The method used to overcome the difficulty in sequencing long strings of DNA without error was to produce segments of the same information that overlaps the other segments of the same information, creating redundancy. The methods seems relevant to the problem.


Diagrams are presented for efficiency, base error and relative cost.

While the efficiency diagram clearly explains the relation between amount of data and current synthesis costs, it is unclear how the projected future costs have been obtained.


The base error data is obtained both from the empirical analysis of 5 shipped DNAs and a theoretical model. One of the DNAs contained errors but was manually repaired and used anyway.

The samples match the theoretical plot.


Regarding cost effectiveness, The study gives an application example where CERN currently has 80PB of data, produces 15PB each year while only 10% can be stored on disk. The capacity problem seems possible to solve with the DNA storage.

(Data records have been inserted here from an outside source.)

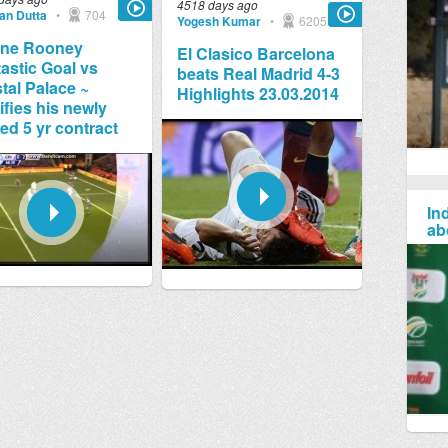
4518 days ago
jan Dutta
•
704
Yogesh Kumar
•
6205
ne Rooney
El Clasico Barcelona
astic Goal vs
beats Real Madrid 4-3
tal Palace ~
Highlights 23.03.2014
ifies his newly
ed 5 yr contract
Ind
ab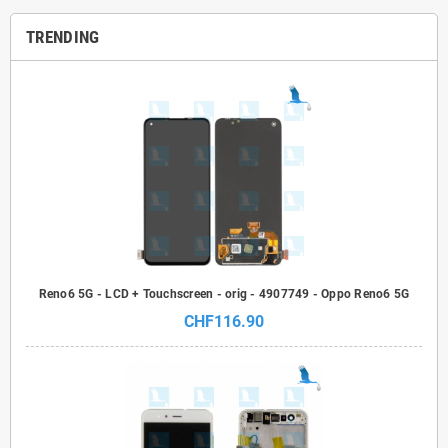
TRENDING
Reno6 5G - LCD + Touchscreen - orig - 4907749 - Oppo Reno6 5G
CHF116.90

It is proposed that DNA storage could be cost effective with a breathtaking price tag of $12,400 per MB! A quick look reveals the average cost per MB in 2013 is $0.05. DNA would be 248000 times more expensive than HDDs. The study compares relative cost of long term storage. Since traditional disks needs to transfer data in order to keep the information intact, the argument becomes slightly more relevant.


The conclusions are that DNA storage could be feasible for archiving huge amounts of data while being less expensive over time compared to traditional storage.

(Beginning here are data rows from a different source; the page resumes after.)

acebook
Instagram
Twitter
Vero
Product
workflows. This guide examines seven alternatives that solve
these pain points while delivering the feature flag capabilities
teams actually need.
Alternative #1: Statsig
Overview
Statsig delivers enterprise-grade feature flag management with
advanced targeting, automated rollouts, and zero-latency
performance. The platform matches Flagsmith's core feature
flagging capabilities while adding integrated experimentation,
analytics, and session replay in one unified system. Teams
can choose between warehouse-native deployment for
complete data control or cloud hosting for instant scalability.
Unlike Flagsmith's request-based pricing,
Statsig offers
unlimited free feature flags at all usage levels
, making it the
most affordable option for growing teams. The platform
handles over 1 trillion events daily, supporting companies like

Weak points:  assumptions of future cost for DNA synthesis, DNA read and write time has been completely overlooked, and is way too long.


Future research


The results are relevant for further research of new storage technology, but currently not of practical use. Reducing access time and a report on how DNA synthesis can become cheaper should be the next steps.

---



What theory Is


Theory is a way of thinking systematically in order to accumulate knowledge.
A theory can be constructed with statements backed up by facts.
There should be consensus in the construction of the theory.
Theories can be used to analyze, explain, enlighten about and predict concepts.


What it is Not


Collected data, hypotheses and references to other works. These are components in a theory but are not theories by themselves.


Theories in my selected paper


My selected paper is a mix of prediction & Design and action theories. This is because it describes the current situation, proposes a future solution and at the same time at least partially explains how to achieve the solution.


Benefits and limitations of using the selected theory or theories


The benefits of using these two theories is that there is a concrete problem to be solved, it can easily be described and there are available technologies that can be developed further to become a solution to the problem. Using the selected theories makes it easy for other researchers to continue where this paper came to its conclusion.